══ SOURCE EXTRACT ══
This small fruit is an excellent source of manganese, a very good source of vitamin K (bone health), good sources of vitamin B6 and potassium (heart health) and vitamin C (immune support).  Throughout September and early October, look for locally grown grapes at a farmers market or roadside farm market.

Fresh Tuna Salad

Tart and Crunchy Fresh Tuna Salad

Makes 4 servings


  • 2 large fresh tuna steaks (about 1 ½ pounds)
  • 2 lemons, thinly sliced, plus ½ lemon
    zested and juiced, as needed
  • Kosher salt
  • Freshly ground black pepper
  • 1 cup fat free Greek yogurt
  • ½ cup halved red grapes
  • ¼ cup toasted and chopped walnuts


  • Preheat oven to 350°.
  • Put a large sheet of parchment paper on a baking sheet.
═══
__EXERCISE DESCRIPTION__.
Reproduce the tuna salad recipe word for word, everything from "Makes 4 servings" down to "oven to 350°.".
══ DATASET CONTENT ══
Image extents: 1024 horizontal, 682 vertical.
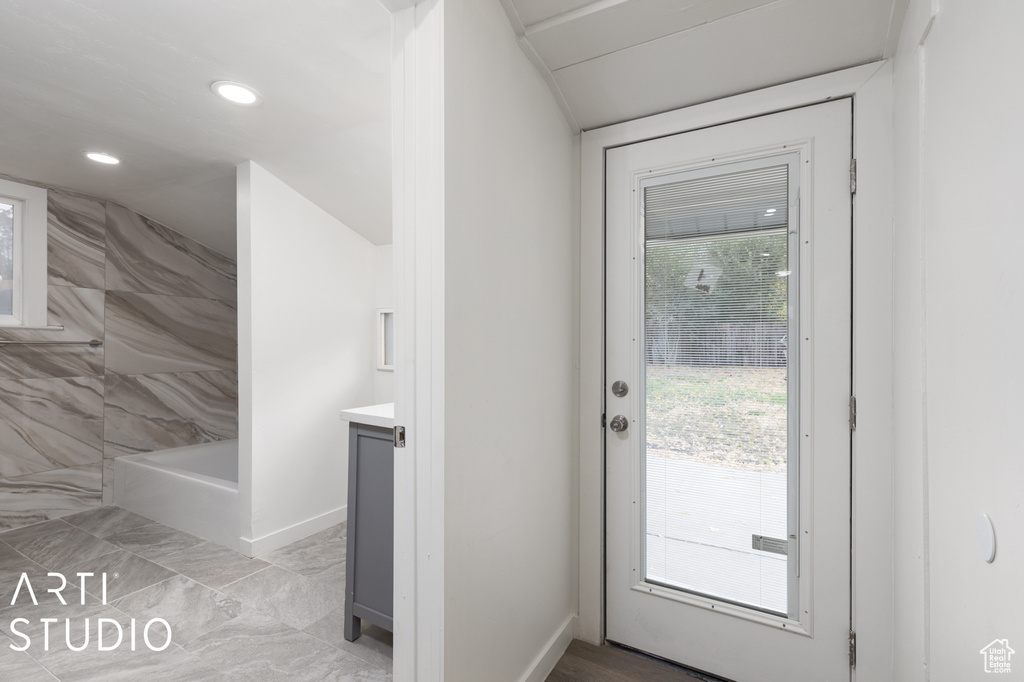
═══
__SOLUTION__.
Makes 4 servings


  • 2 large fresh tuna steaks (about 1 ½ pounds)
  • 2 lemons, thinly sliced, plus ½ lemon
    zested and juiced, as needed
  • Kosher salt
  • Freshly ground black pepper
  • 1 cup fat free Greek yogurt
  • ½ cup halved red grapes
  • ¼ cup toasted and chopped walnuts


  • Preheat oven to 350°.